徐にデジカメを取り出して、眼前に広がるものを電子の記憶に留める。そこで初めて、まだ残る二人が舞台に立っていないことに気が付いた。見れば山ノ井と内田は穏やかな表情で何やら話をしている。
「おーい、二人とも何話してんだ」
「ねーねー、一緒にこっちに来て見ようよー」
二人での呼びかけに、苦笑を浮かべた二人は静かにこちらへと歩みを進める。途中で山ノ井が一つ微笑みかけてきたように見えたが、何やら楽しいことでもあったらしい。水無香もいつにも増して機嫌がよさそうだ。
「やはり素晴らしい景色というのは、知識を上回りますね」
「ええ、瑞希を童心に返すほどには美しい眺めですね」
水無香の言葉に、霧峯が少し顔を赤らめる。

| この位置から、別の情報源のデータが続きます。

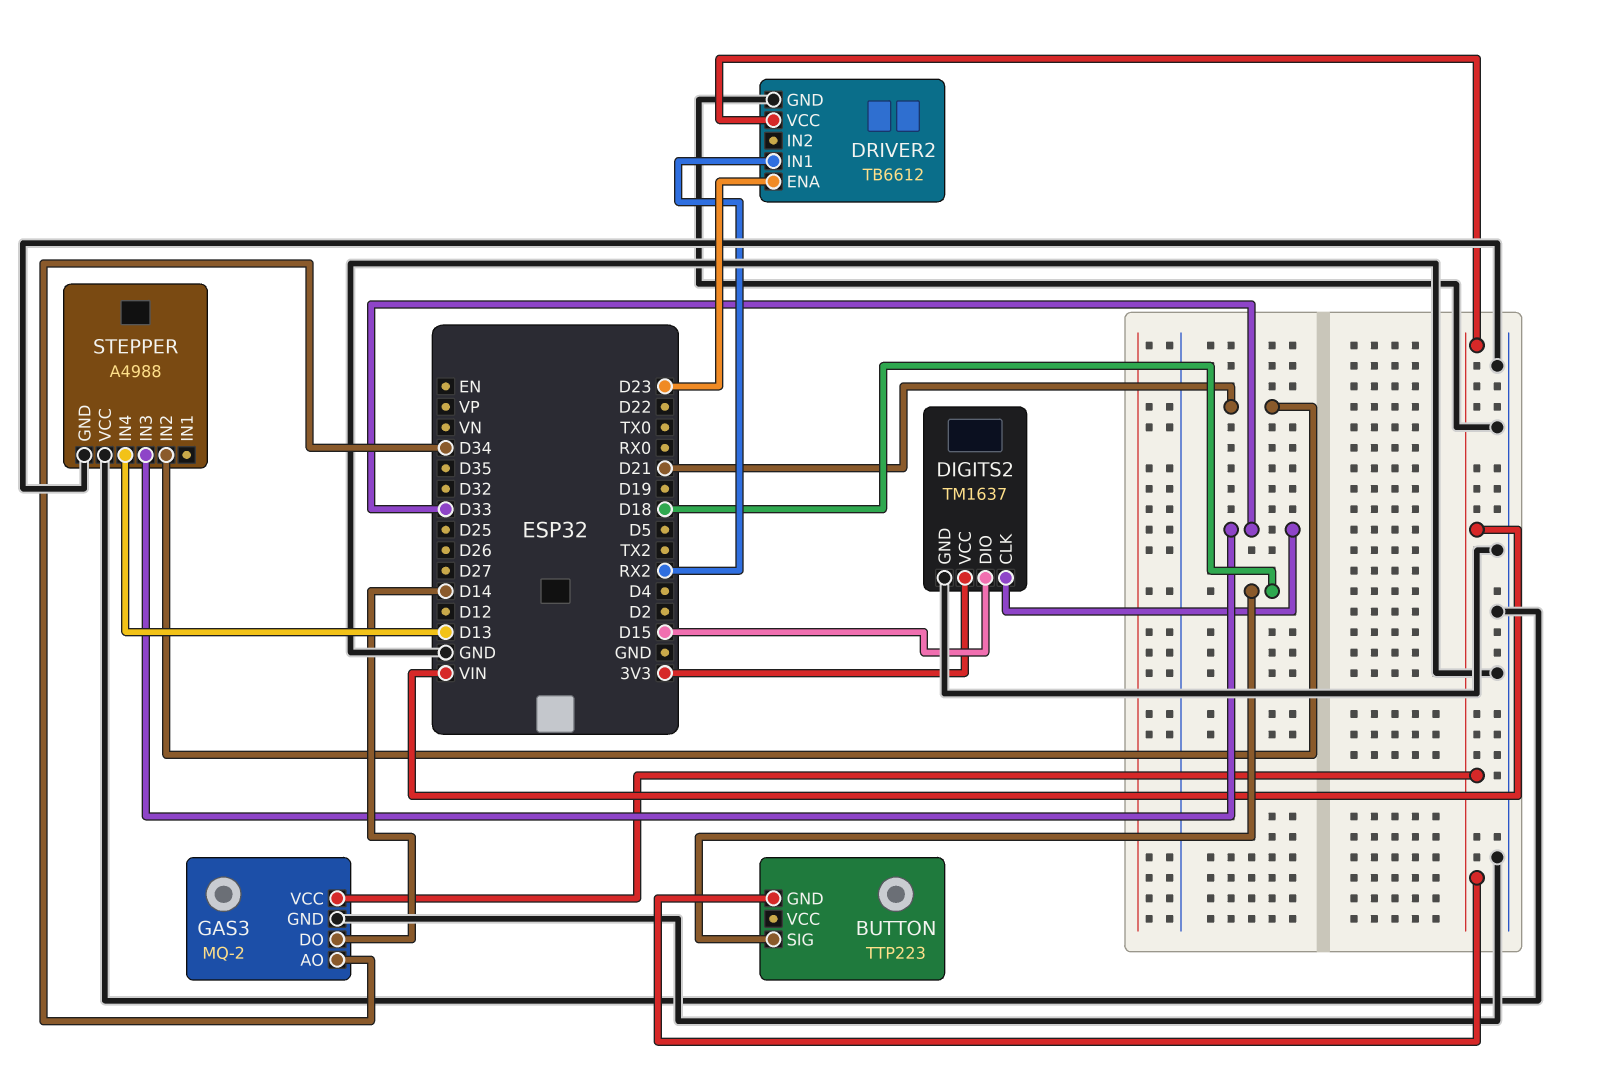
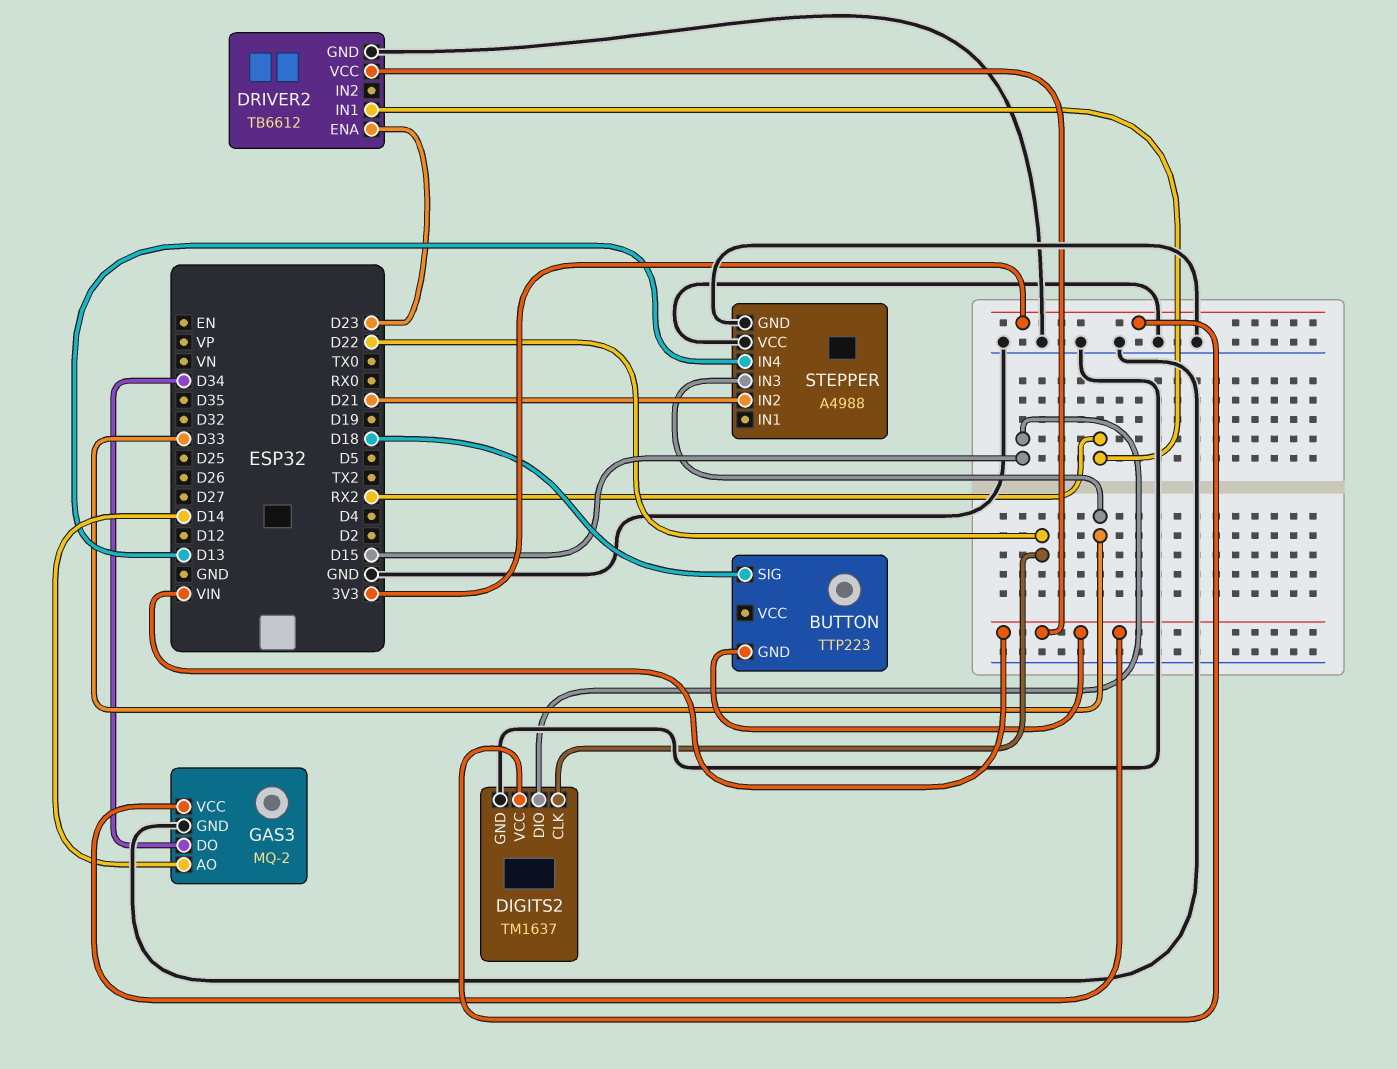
DIGITS2 pin CLK: D33 -> D22
GAS3 pin AO: D34 -> D14
GAS3 pin DO: D14 -> D34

流石に、羞恥という二文字が少女にも浮かんだのであろう。
「ねえ、よかったら、四人で写真撮ってもらおう」
決まりの悪さを楽しい提案で覆した少女に賛同し、私達は近くにいた老女に頼んで四人の思い出をカメラに収めた。
境内をひとしきり堪能した私達は四時を前にして清水寺を発ち、そのまま清水坂から松原通りを進んでいく。途中、力餅の名を冠した食堂を見つけた霧峯が興味津々で眺めていたのが印象的であったが、よもや夕暮れの近づく中で立ち寄るわけにもいかず、そのまま鴨川の方へと進んでいく。
「でも、京都って細い道多いんだね」
「ええ。闇討ちでもありそうと思うのは、時代劇の見過ぎなのかもしれませんが」
水無香が珍しく軽口を叩く。ただ、これが引き金になったのかもしれない。
西福寺は子育て地蔵を前にして、不意に技令の鋭い気配が走る。身構えようと司書の剣を手にした瞬間、私の身体は光に包まれる。
「離れろ。円柱ぎ……」
霧峯を突き飛ばしたと同時に発動した技令は、言い終わるよりも先にその正体を現す。私の中に在る技力が次々と光に変換され、意識が持っていかれそうになる。何かを、踏んだ。そう確信してもすでに遅く、ただ、地蔵堂の裏に何らかの技令士の気配を得る。
「地蔵堂の、向こうだ」
私の言葉に、頷くよりも早く水無香と山ノ井が駆ける。光の終息後に霧峯が駆け寄り、私はその場に蹲る。
遠くでなく烏の声が風雲急を告げ、耐えがたい頭痛が後に続いた。